Aujourd’hui, la lutte antidopage "est une profession, plus un passe-temps", estimait le directeur scientifique de l’Agence mondiale antidopage, Olivier Rabin, sur BFM TV le 9 juin. Une maxime vraie pour les hommes, mais pas pour les animaux, concède aujourd’hui l’institution. Celle-ci appelle à l’élaboration d’une loi spécifique en la matière, pour permettre une plus grande marge de manœuvre aux autorités. "Ces Jeux doivent être ceux d’une prise de conscience des besoins en la matière", souligne Jérémy Roubin.

Des textes flous

Pour le moment, les juges français de l’antidopage doivent se contenter de traduire les textes pensés pour les humains afin de les appliquer aux animaux.
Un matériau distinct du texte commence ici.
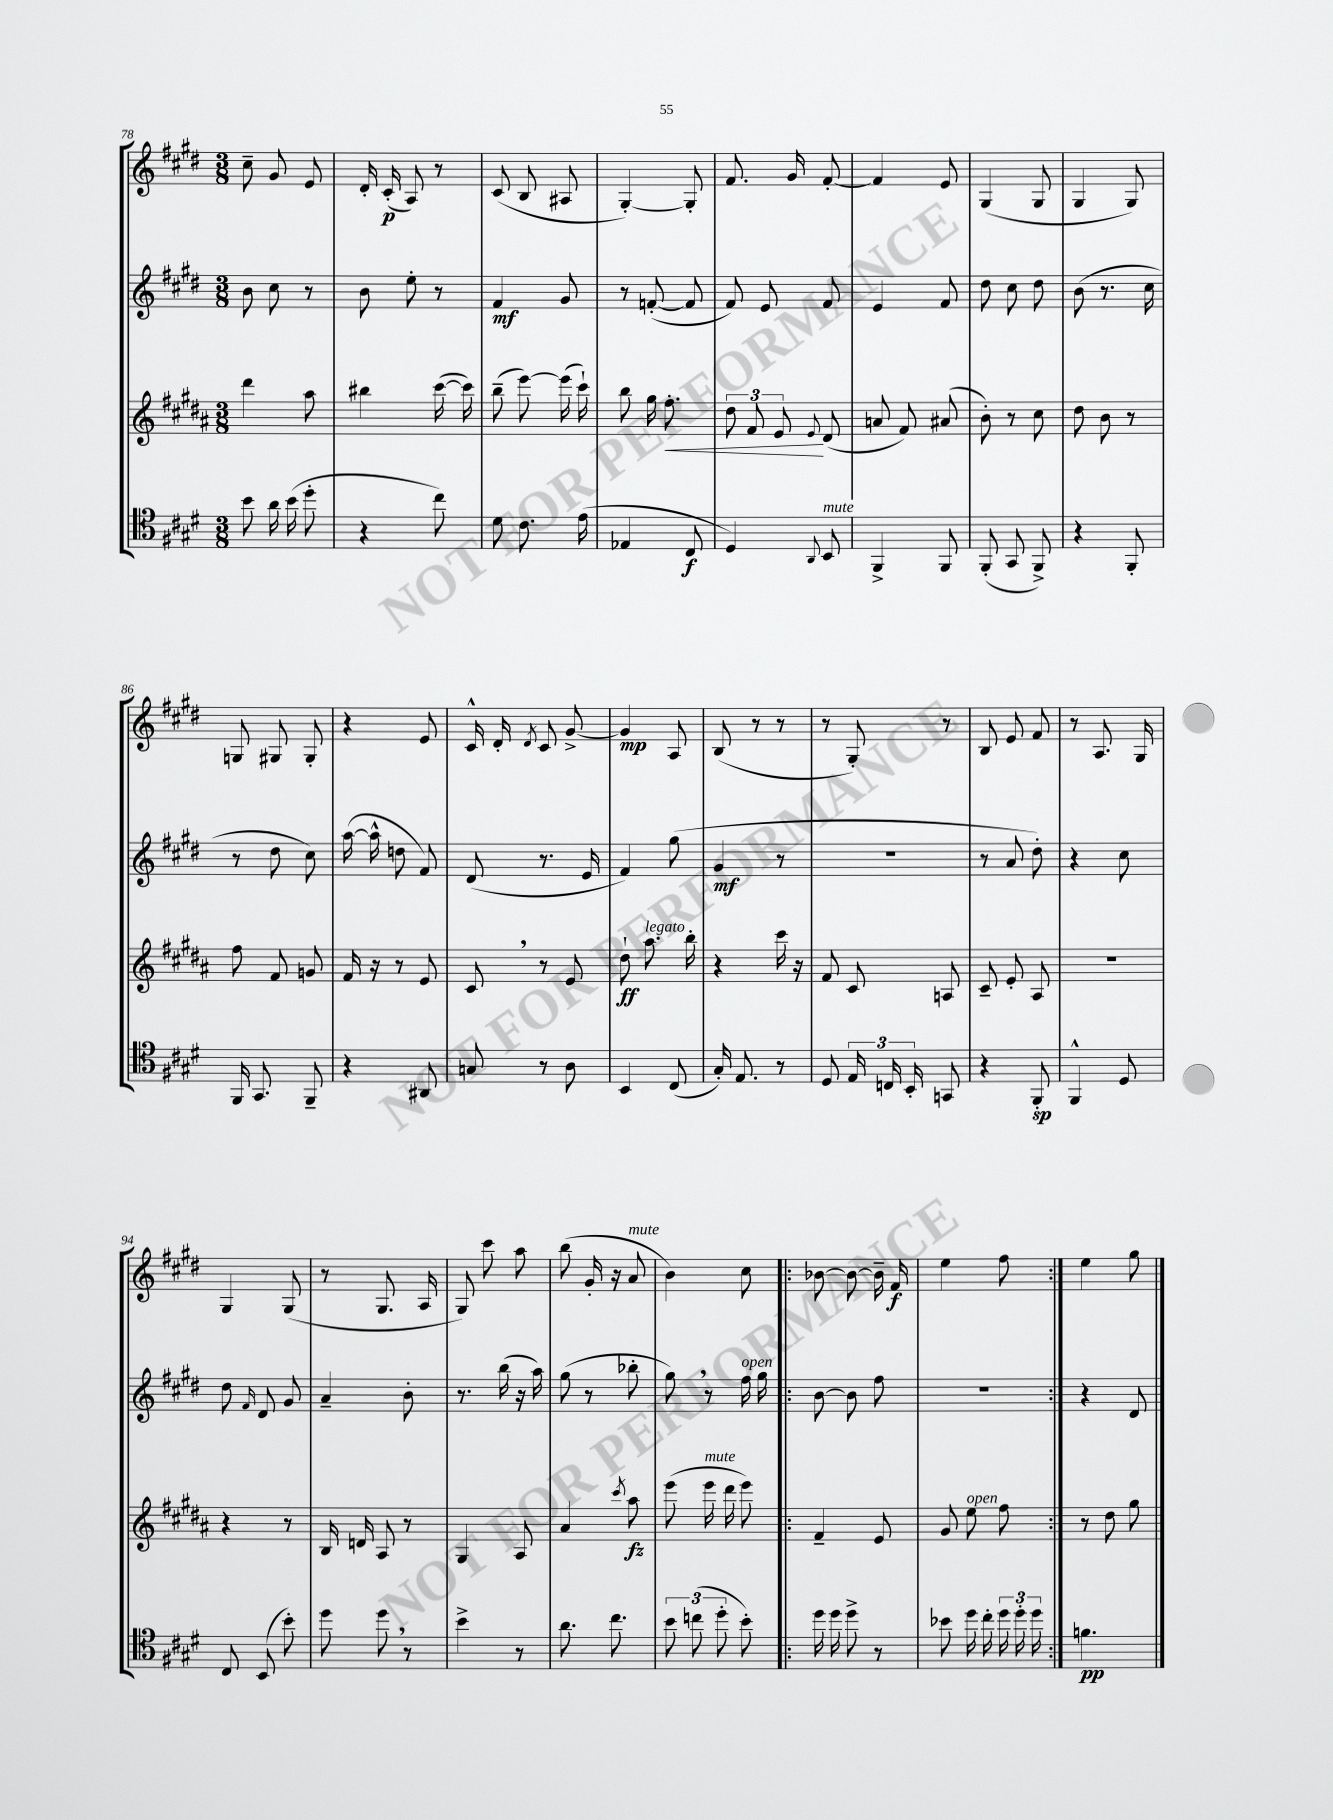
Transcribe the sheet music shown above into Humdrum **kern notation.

Ce qui restreint fortement le champ d’action de l’Agence antidopage. "L’AFLD peut sanctionner le cavalier ou l’entraîneur, mais ne peut pas sanctionner les vétérinaires, par exemple. Et il n’existe pas d’équivalent des suspensions provisoires que l’on retrouve dans le milieu humain", indique Jérémy Roubin.
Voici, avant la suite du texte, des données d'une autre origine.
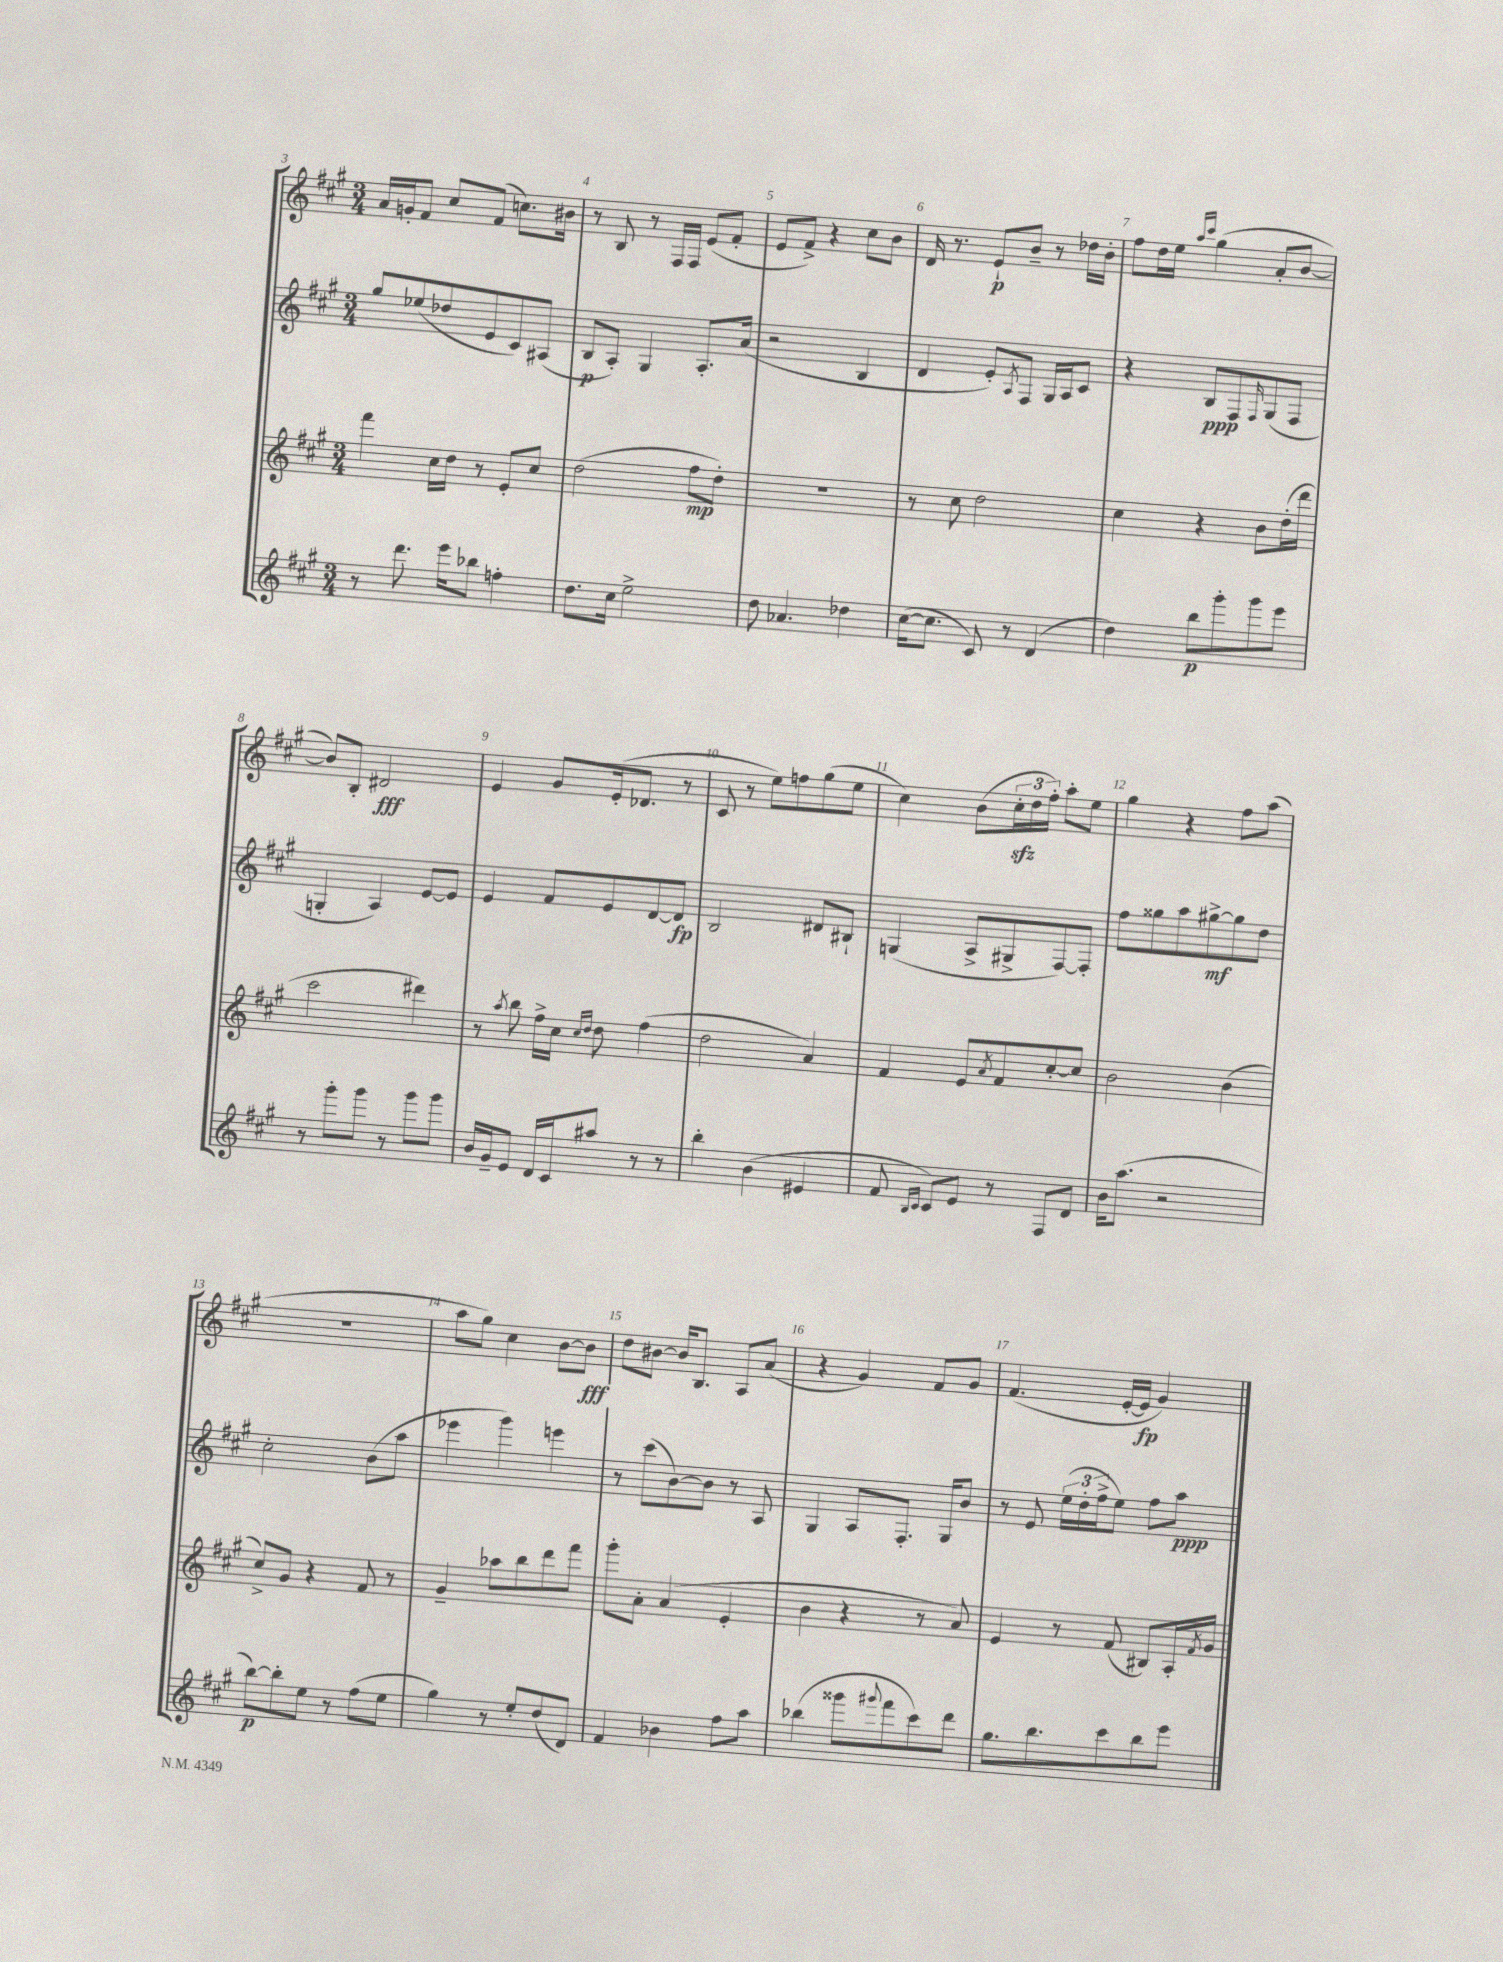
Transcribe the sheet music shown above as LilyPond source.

<<
\new StaffGroup <<
\new Staff = "s0" {
    \clef treble \key a \major \numericTimeSignature \time 3/4
    a'16 g'16-. fis'8 cis''8 fis'8( c''8.) bis'16 |
    r8 b8 r8 fis16 fis16 e'8( fis'8-. |
    e'8 fis'8->) r4 cis''8 b'8 |
    d'16 r8. e'8-!\p b'8-- r8 des''16 b'16-. |
    fis''8 d''16 e''16 \grace { a''16 cis'''16 } gis''4( a'8-. b'8~ |
    b'8) b8-. dis'2\fff |
    e'4 gis'8 e'16-.( des'8. r8 |
    cis'8 r8 e''8) f''8 gis''8( e''8 |
    cis''4) b'8( \tuplet 3/2 { cis''16-.\sfz d''16 fis''16-.) } a''8-. e''8 |
    gis''4 r4 fis''8 a''8( |
    R2. |
    a''8 gis''8) cis''4 b'8~ b'8\fff |
    d''8 bis'8~ bis'16 b8. a8 a'8( |
    r4 gis'4) fis'8 gis'8 |
    fis'4.( e'16~-. e'16\fp gis'4) \bar "|." |
}
\new Staff = "s1" {
    \clef treble \key a \major \numericTimeSignature \time 3/4
    gis''8 ees''8( des''8 e'8 cis'8) ais8( |
    b8\p a8-.) gis4 a8.-. a'16( |
    r2 b4 |
    d'4 e'8-.) \acciaccatura { a8 } fis8 gis16 a16 cis'8 |
    r4 b8\ppp fis8 \grace { fis16 } gis8( fis8 |
    g4-. a4) e'8~ e'8 |
    e'4 fis'8 e'8 d'8~ d'8\fp |
    b2 dis'8 bis8-! |
    g4( a8-> gis8-> fis8~) fis8-. |
    fis''8 gisis''8 a''8 gis''8~->\mf gis''8 d''8 |
    cis''2-. b'8( a''8 |
    ees'''4 gis'''4) e'''4 |
    r8 cis'''8( b'8~) b'8 r8 a8 |
    gis4 a8 fis8.-. gis16 b'8 |
    r8 e'8 \tuplet 3/2 { e''16( d''16-. fis''16-> } e''8) fis''8 a''8\ppp \bar "|." |
}
\new Staff = "s2" {
    \clef treble \key a \major \numericTimeSignature \time 3/4
    fis'''4 cis''16 d''16 r8 e'8-. cis''8 |
    d''2( fis''8\mp d''8-.) |
    R2. |
    r8 cis''8 d''2 |
    cis''4 r4 b'8 d''16-.( d'''16 |
    cis'''2 dis'''4) |
    r8 \acciaccatura { a''8 } b''8 fis''16-> cis''16 \grace { cis''16 d''16 } d''8 fis''4( |
    d''2 a'4) |
    fis'4 e'8 \acciaccatura { a'8 } fis'8 cis''8~-. cis''8 |
    b'2 b'4( |
    cis''8->) gis'8 r4 fis'8 r8 |
    gis'4-- aes''8 b''8 d'''8 fis'''8 |
    gis'''8-. a'8-. a'4( e'4-. |
    b'4 r4 r8 a'8) |
    e'4 r8 fis'8( bis8) a16-. \acciaccatura { fis'8 } gis'16 \bar "|." |
}
\new Staff = "s3" {
    \clef treble \key a \major \numericTimeSignature \time 3/4
    r8 d'''8. e'''16 bes''8 f''4-. |
    d''8. cis''16 e''2-> |
    d''8 aes'4. des''4 |
    cis''16~( cis''8. cis'8) r8 d'4( |
    d''4) b''8\p gis'''8-. gis'''8 e'''8 |
    r8 gis'''8-. gis'''8 r8 gis'''8 gis'''8 |
    b'16 gis'16-- e'8 d'16 cis'16 ais''8 r8 r8 |
    b''4-. b'4( eis'4 |
    fis'8 \grace { b16 cis'16 } cis'8) e'8 r8 fis8 d'8 |
    b'16 a''8.( r2 |
    b''8~\p) b''8-. e''8 r8 fis''8( e''8 |
    gis''4) r8 e''8-. d''8( d'8) |
    fis'4 bes'4 fis''8 a''8 |
    bes''4( gisis'''8 \appoggiatura { gis'''8 } fis'''8 cis'''8) d'''8 |
    gis''8. b''8. cis'''8 b''8 e'''8 \bar "|." |
}
>>
>>
\layout { \context { \Score currentBarNumber = #3 \override BarNumber.break-visibility = ##(#f #t #t) barNumberVisibility = #all-bar-numbers-visible } }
De quoi nourrir aussi toutes sortes d’imbroglios juridiques. En avril, le cas d’une accusée de dopage équestre avait relevé du casse-tête, même pour les sages du Conseil constitutionnel. Une question prioritaire de constitutionnalité (QPC) leur avait été adressée pour régler une affaire remontée jusqu’au Conseil d’Etat et qui, en l’absence de règles claires, ne pouvait être départagée.

Chaque dépistage équestre réalisé en France est ensuite envoyé aux Laboratoire des courses hippiques, un des rares au monde spécialisé dans l’analyse équestre. C’est lui qui assurera l’entièreté des dépistages équins des JO. Son statut juridique est particulier, puisqu’il n’est pas indépendant, contrairement à son équivalent pour les humains. Il est lié à la fédération hippique… ce qui a pu lui valoir quelques procès d’intention par le passé.

Un manque cruel de moyens

Mais au-delà de ces problèmes, c’est surtout le nombre de dépistages pris en charge chaque année qui est critiqué. Il n’y en a eu que 300 en 2023. Un chiffre dérisoire : plus de 140 000 chevaux officient en compétition dans l’Hexagone, selon les chiffres de l’Institut français du cheval et de l’équitation. Contrairement au cyclisme, aucun test n’est mené en dehors des compétitions. C’est pourtant à l’entraînement que le dopage est le plus fréquent.

Interrogée à ce sujet, la FEI assure avoir "entamé des procédures pour permettre les dépistages hors compétition". Encore faudrait-il pouvoir les réaliser. Jusqu’en 2022, l’Agence antidopage ne disposait que de trois vétérinaires testeurs pour opérer sur l’ensemble du territoire. Elle n’a pu en embaucher que cinq de plus depuis. Coïncidence : les cas de triche détectés se sont multipliés, passant de deux en 2019 à dix en 2023.